Later, someone suggested that the angular momentum generated by the cat's tail when the cat fell offset the angular momentum generated by the front body. This explanation is more consistent with Mare's photo.

Unfortunately, they were slapped in the face again later. Someone conducted an experiment using tailless cats and found that they could also complete the action, which shows that the tail is not of much help.

The mystery was not solved until 1969, when Stanford applied physicists Kane and Scheer published a paper entitled "A Dynamical Explanation of the Falling Cat Phenomenon."

They divided the cat into the front half and the back half, and used a cylinder as a model to explore it, creating a new physical model.

Simply put, when a cat falls from a height, the vestibular structure in the cat's inner ear will first sense its direction.
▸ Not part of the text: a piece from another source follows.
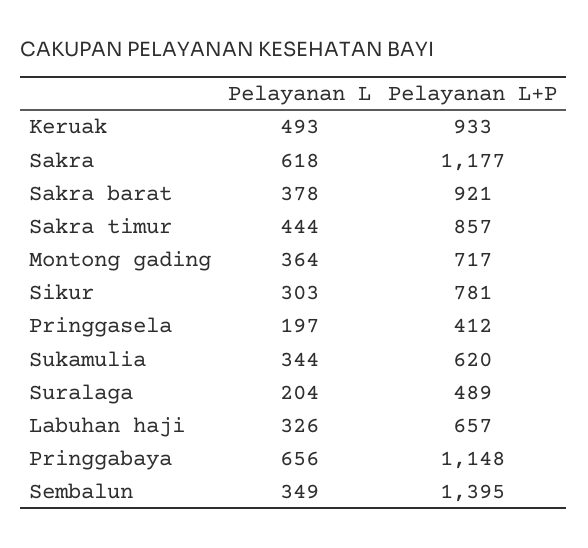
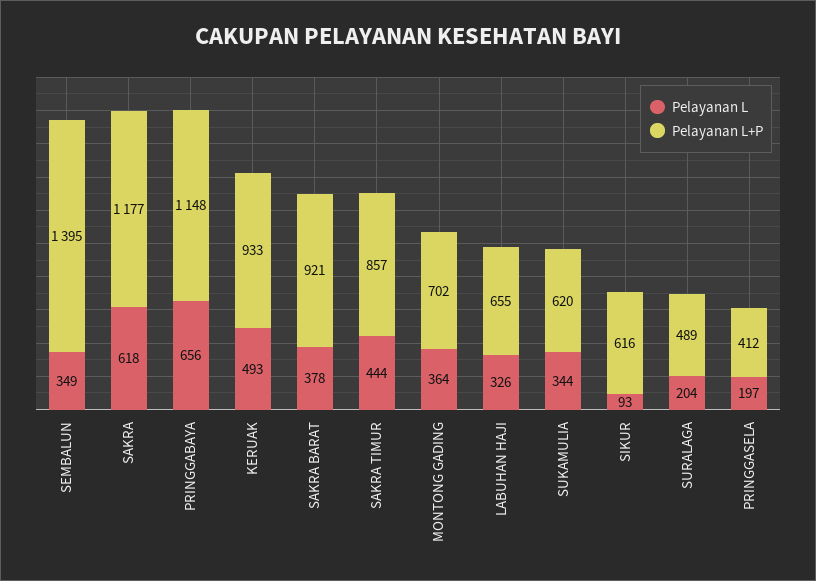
Pelayanan L+P, Montong gading: 717 -> 702
Pelayanan L, Sikur: 303 -> 93
Pelayanan L+P, Sikur: 781 -> 616
Pelayanan L+P, Labuhan haji: 657 -> 655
Then they will bend their bodies into a hunched shape, so that the front and back parts of the body will rotate along different axes.

Together with the axis parallel to the cat's body, it forms the angular momentum of a vector triangle, which also obeys the law of conservation of angular momentum.

Interestingly, physicists at the time did not expect that the cat's structure was so special that it could achieve conservation of angular momentum by bending its waist. So they chose axes parallel and perpendicular to the cat to establish a coordinate system, which obviously violated the law of conservation of angular momentum.

Finally, don’t try to throw cats at random, as they may get hurt. According to a study published in the Journal of the American Veterinary Medical Association in 1987, the degree of injury to each cat increases with the height. After all, gravity is no joke.